Is ‘This Girl Can’ campaign encouraging new riders? [H&H VIP]

  • With headlines such as “sweating like a pig, feeling like a fox” and “I kick balls, deal with it”, a new video campaign targeting women aims to quash the fear of being judged negatively as a barrier to taking part in sport. In a bid to get girls of all ages, sizes and abilities to get active the new campaign, This Girl Can, was launched by Sport England last month (12 January).

    Statistics from the British Equestrian Trade Association show that riding is already bucking the trend in female participation, with women making up more than 73% of the equestrian community.

    At elite level, equestrianism is the only individual Olympic discipline in which men and women compete on an equal footing, and women have always held their own.

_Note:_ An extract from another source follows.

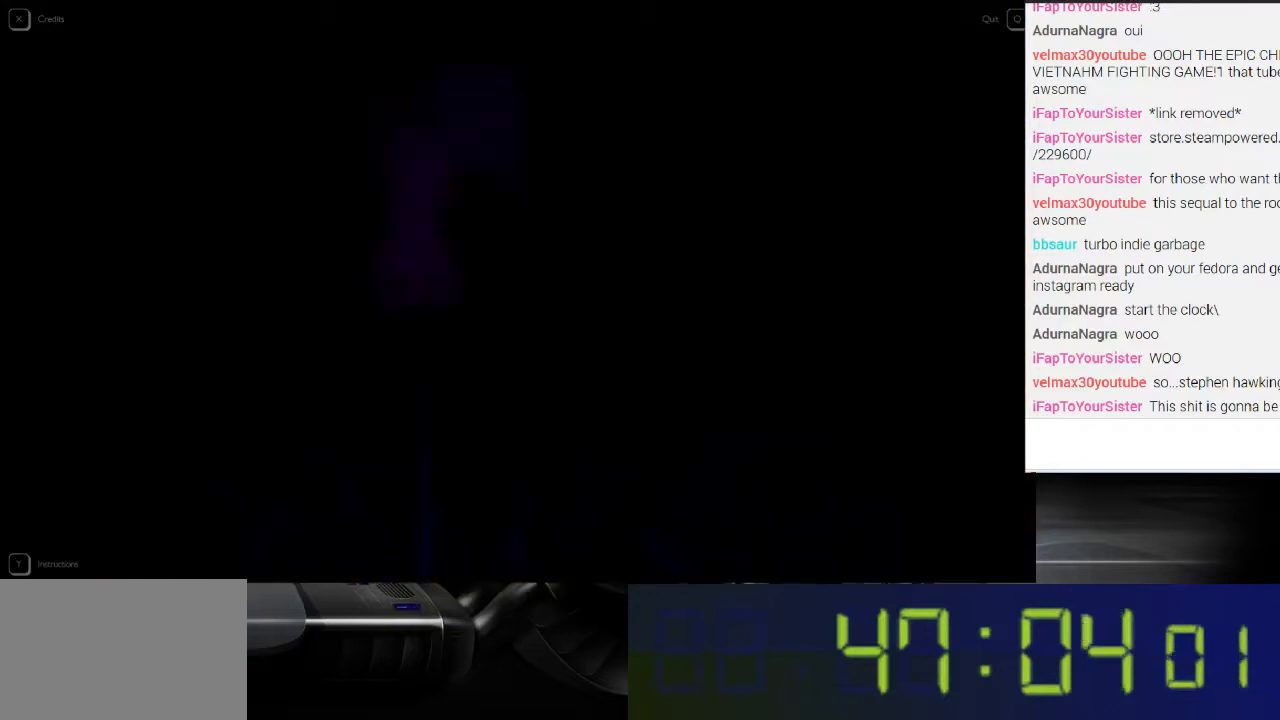
{"buttons": ["R1"], "left_stick": "center", "right_stick": "left", "events": [[333, "right_stick", "left"]]}
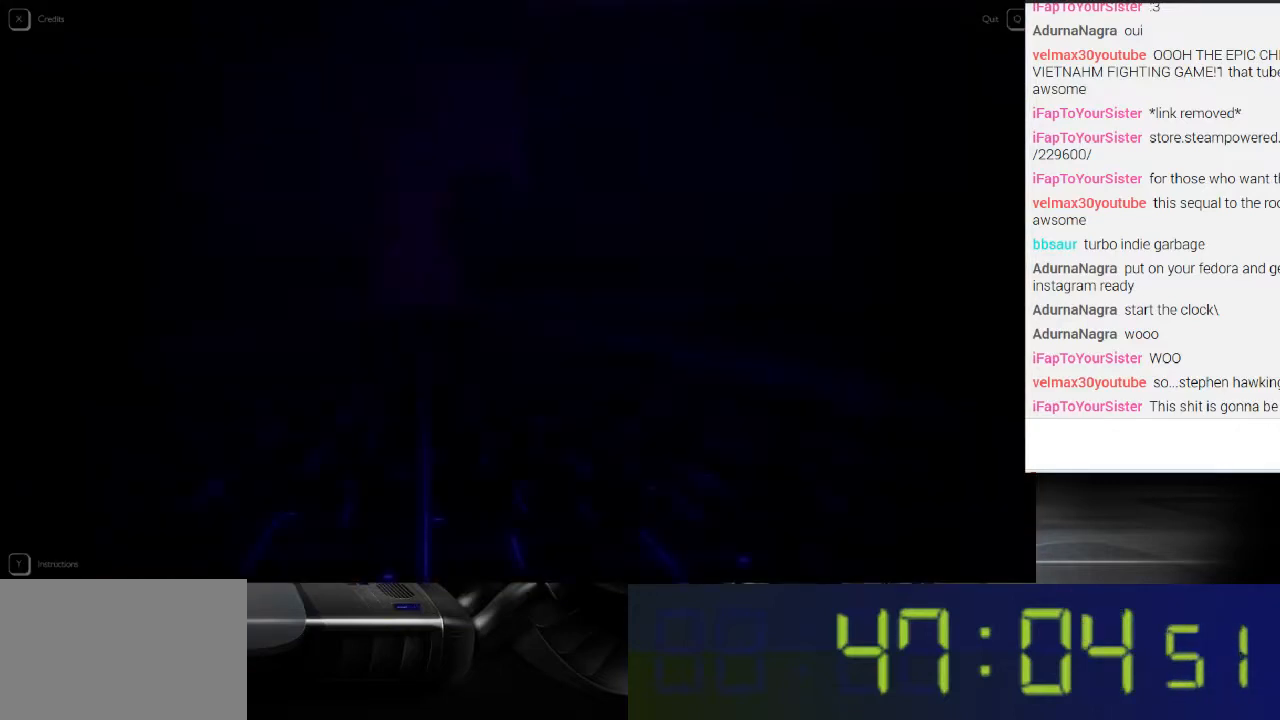
{"buttons": ["R1"], "left_stick": "center", "right_stick": "left", "events": []}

    The health benefits of riding have also been well documented, with the British Equestrian Federation (BEF) arguing that 60 minutes of riding can burn off nearly 500 calories — equivalent to an hour-long swim.

    Eighty-five-year-old H&H reader Shirley Shea believes that riding has been vital in maintaining her health.

    “I keep fit by hacking out two or three times a week,” she said. “My health is above average for my age.”

    The BEF hopes the new campaign will help to entice more women into the sport.

    “It is time to spread the message that horses don’t care if you wiggle, jiggle or pant your way around an arena; instead you’ll find a willing exercise partner and friend who will help you to double the sweat,” said a spokesman.

    Already an objective

    At the end of 2012 and on the back of a successful Olympics, horse sport was told it would receive £6m in funding from Sport England.

    The BEF’s main legacy brand is Hoof, which is a network that aims to promote the sport through a series of initiatives and activities.

    One of the initiatives was Take Back the Reins, which was designed to attract adults who had ridden in the past back into the saddle.

    According to figures from the BEF, from between October 2012 and June 2014 the scheme seems to be working. Some 16,900 more females over the age of 16 are now involved in the sport, and there has also been an increase of people aged between 30-34, 45-54 and 65+ riding at least once a week.

    Sarah Robertson, who runs Valley Farm Equestrian Leisure in Suffolk, told H&H that its Take Back the Reins programme has been a “great success”.

    “It’s a lovely informal way for ladies — and gents — to get back into horses and meet others with the same interest,” she said.

    The centre now also runs a riding keep fit class alongside Take Back the Reins classes.

    “It’s good fun, even I do it,” Sarah added.

    Realistic expectations?

    Howeber, how realistic is it that even more women can be encouraged to take part in the sport? The expense involved and access to riding is a constant challenge for the industry.

    Even with the BEF’s initiatives, many women who have ridden to a high standard in their childhood often find it difficult to stay involved.

    “I have tried two stables in London, and while in both cases the instructors were excellent, it was more than £50 for an hour’s lesson and the horses we rode just weren’t suitable,” said Sarah Booth, who works full-time as a strategy director in London.

    “In one case I rode a 13.2hh pony called Barbie who, although nice, was clearly on her third or fourth outing of the day.”

    Kezia Quinn, 27, has also found it difficult to access a suitable riding school within the constraints of working hours.

    “I found a really good stable, but using public transport it took more than an hour and a half to get there,” Miss Quinn said.

    “Although the lessons are expensive I would be happy to pay for the higher quality, but I don’t have the time to invest in the travel.”

    There is also concern that not enough children are being encouraged to take up the sport at a young age.

    Former H&H editor Lucy Higginson explained that her local riding school near Windsor would not take her daughter Madeleine until she was seven.

    “When she was five our local gymnastics club was keen to take her on and give her opportunities, and now she is completely hooked.

    “Athletic children can exceed in so many sports so it often comes down to price and availability. The price of riding lessons in this area worked out at £1 a minute.”

    Industry in need of support

    Are cost and access really the biggest barriers to people getting involved in the sport?

    H&H reader Rachel McIlroy argues that although lessons can be expensive, the cost is not insurmountable.

    “A fortnightly group lesson often equals the same amount as a parent giving up their coffee on their way into work in the morning,” Ms Mcllroy said.

    “You can also learn to ride with the most minimal of equipment as most stables will have hats, so it’s only appropriate footwear and legwear that’s needed to start.”

    Julian Marczak, from the Association of British Riding Schools (ABRS), agrees that
    cost is not the biggest issue facing equestrian participation.

    “The main problem is the same that every sport faces, which is that with modern technology people are living increasingly sedentary lifestyles,” he told H&H.

    “In addition riding faces tough competition from other sports, and centres need to be given more financial support in order to make it an environment people want to be in.

    “It is hard for a riding school to compete with a shiny golf club up the road.”

    “The ABRS would applaud any initiative from the government, such as tax breaks, that would help riding schools get on an equal footing.”